Libération d'un lumbago lors d'une étude de mouvement en contact à deux avec objet
Mémoire EFEGA, mai, 2013, Bobette Goeders
L'élaboration d'une étude à deux avec objet fait partie de la formation en eutonie.
La veille, cette recherche avait bien débuté, elle se déroulait joyeusement avec Marie autour d'un petit sac d'épeautre qui animait nos mouvements, stimulait notre enthousiasme, à la manière de gamines emmenées dans une relation ludique et insouciante.

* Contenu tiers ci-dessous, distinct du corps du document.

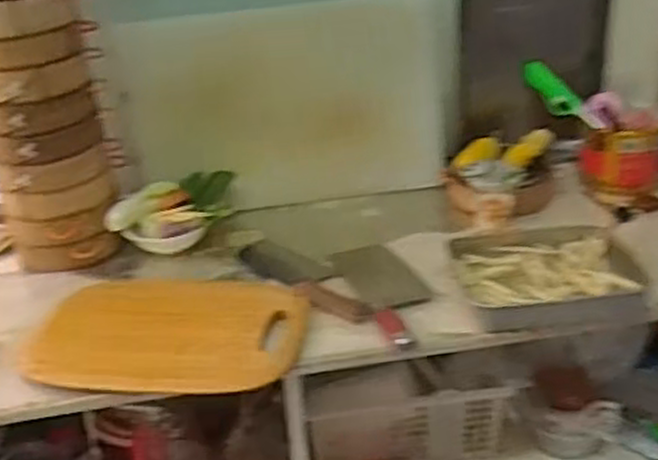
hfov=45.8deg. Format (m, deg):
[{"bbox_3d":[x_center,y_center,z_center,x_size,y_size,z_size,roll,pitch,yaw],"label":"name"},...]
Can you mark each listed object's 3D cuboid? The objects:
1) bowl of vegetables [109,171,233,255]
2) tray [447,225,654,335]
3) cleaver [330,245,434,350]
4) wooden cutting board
[{"bbox_3d":[-0.245,-0.034,1.247,0.176,0.083,0.154,-2,29,5],"label":"bowl of vegetables"},{"bbox_3d":[0.297,0.070,1.067,0.242,0.054,0.196,-3,29,3],"label":"tray"},{"bbox_3d":[0.080,0.082,1.068,0.082,0.025,0.268,-12,30,-14],"label":"cleaver"},{"bbox_3d":[-0.205,0.133,1.009,0.339,0.019,0.172,2,48,1],"label":"wooden cutting board"}]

Le lendemain matin, comme d'habitude, un cours d'eutonie ouvrait la journée. En ajustant mon tapis, une douleur fulgurante arrêta net mon mouvement. Je reconnais le phénomène, pour l'avoir vécu tant de fois par le passé. En un clin d'oeil, je réalise les conséquences que cela va engendrer : immobilisation forcée pendant tout le stage, découragement à l'idée de ne plus être capable de participer pleinement, désolation pour ma partenaire entraînée malgré elle dans cette mésaventure. Sentiment de punition.

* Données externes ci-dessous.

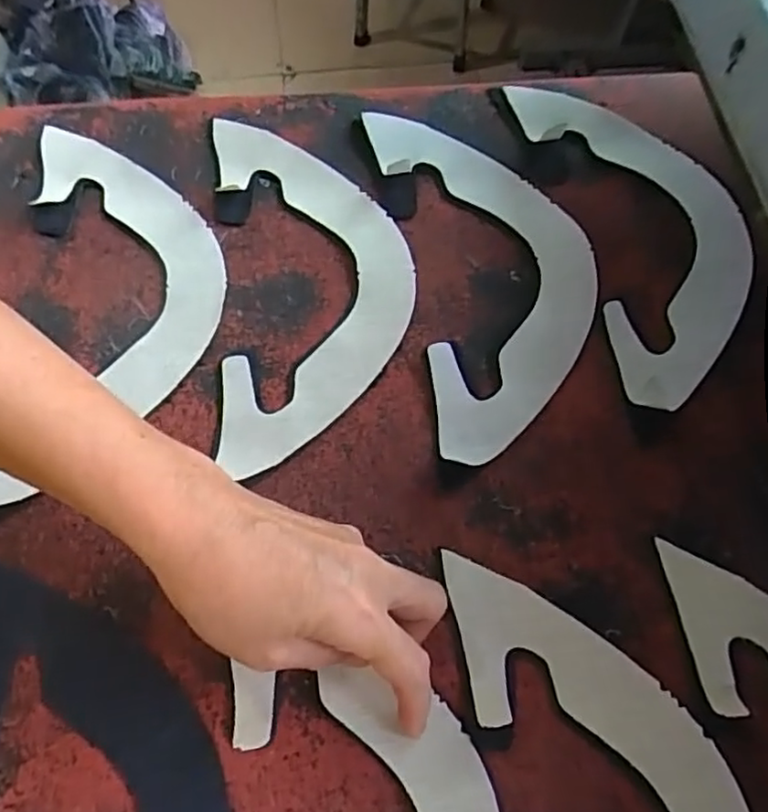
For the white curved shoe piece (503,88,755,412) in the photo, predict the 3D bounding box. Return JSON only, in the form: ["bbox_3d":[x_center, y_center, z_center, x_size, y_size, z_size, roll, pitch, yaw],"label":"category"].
[{"bbox_3d":[0.171,-0.121,0.408,0.111,0.012,0.247,-12,68,-6],"label":"white curved shoe piece"}]

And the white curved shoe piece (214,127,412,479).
[{"bbox_3d":[-0.042,-0.079,0.385,0.115,0.009,0.238,-5,66,-3],"label":"white curved shoe piece"}]

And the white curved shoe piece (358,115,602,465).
[{"bbox_3d":[0.069,-0.089,0.391,0.117,0.008,0.243,-8,67,-6],"label":"white curved shoe piece"}]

Soucieuse de ne pas perturber le déroulement, je me rends tant bien que mal au cours suivant pensant y assister en tant qu'observatrice.
« On va composer avec la situation » c'était la voix de Marie. Je n'en croyais pas mes yeux, tout mon être disait non, voulait panser ses plaies, s'immobiliser au fond de mon lit, comme d'habitude quand cela arrive. Continuer à bouger, impensable.
Accepter cette invitation fut un véritable tout de force, une décision physiquement et moralement douloureuse à prendre, semblable à une réduction de fracture, un dépassement sans précédant.
Dès le début, Marie trouve les geste dont j'ai besoin, assise au milieu de mon chagrin : c'était cadeau de sentir le poids du petit sac d'épeautre déposé avec calme, délicatesse, simplicité, sur mes épaules, mes bras, mes pieds...
Ensuite nouveau d'épart de la recherche, debout, tant bien que mal.
Imperceptible transfert prudent du poids de mon corps d'un pied sur l'autre qui suit le transfert du petit sac que Marie fait passer de sa main gauche à sa main droite et qu' accompagne tout son corps, dans un mouvement balancé presque chantant.
A l'écoute de mon corps je me faufile dans le possible, millimètre par millimètre tandis que l'objet anime nos mouvements.
Plus tard, me retrouvant debout, immobile, je décide d'oser lâcher le poids de mon corps pour le donner à l'appui de mes pieds sur le sol. Mon appréhension est grande de devoir passer par l'épicentre de la douleur contournée par peur d'avoir mal.. Elle est fulgurante, dure une fraction de seconde, mais laisse passer un courant d'énergie qui me traverse des pieds à la tête. Le soulagement est immédiat, je me retrouve d'emblée connectée à la terre, appréciant ma verticalité en partie retrouvée.
La recherche de l'étude peut se poursuivre vers davantage de détente, progresser. Dans la relation libérée le contact peut se faire.
Il est certain que, sans la solidarité, l'entraide qui s'est manifestée autour de cet événement, je n'aurais pas trouvé le courage d'affronter la douleur, de dépasser mes peurs.
En utilisant l'objet de l'étude pour me consoler, ma partenaire rétablit le lien rompu avec tant de violence.